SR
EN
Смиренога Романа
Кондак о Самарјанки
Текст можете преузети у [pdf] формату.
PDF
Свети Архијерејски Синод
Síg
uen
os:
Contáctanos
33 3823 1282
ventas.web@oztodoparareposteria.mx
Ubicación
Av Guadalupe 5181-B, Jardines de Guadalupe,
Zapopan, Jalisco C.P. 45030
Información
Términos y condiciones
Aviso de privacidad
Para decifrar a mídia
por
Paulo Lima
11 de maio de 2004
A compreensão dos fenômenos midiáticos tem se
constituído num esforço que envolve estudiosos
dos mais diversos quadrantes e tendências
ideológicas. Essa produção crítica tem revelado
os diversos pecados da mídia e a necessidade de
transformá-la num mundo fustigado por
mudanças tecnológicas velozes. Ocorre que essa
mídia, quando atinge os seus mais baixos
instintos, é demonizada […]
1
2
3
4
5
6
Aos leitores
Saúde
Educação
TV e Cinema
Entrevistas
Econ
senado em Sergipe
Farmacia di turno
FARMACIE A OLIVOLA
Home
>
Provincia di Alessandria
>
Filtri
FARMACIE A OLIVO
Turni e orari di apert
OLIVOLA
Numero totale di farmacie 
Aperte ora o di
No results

#### INSTRUCTIONS FOR THE TASK
Where a line of the records above holds the word "mais", copy that line.

#### RESPONSE BELOW
dos mais diversos quadrantes e tendências
mídia, quando atinge os seus mais baixos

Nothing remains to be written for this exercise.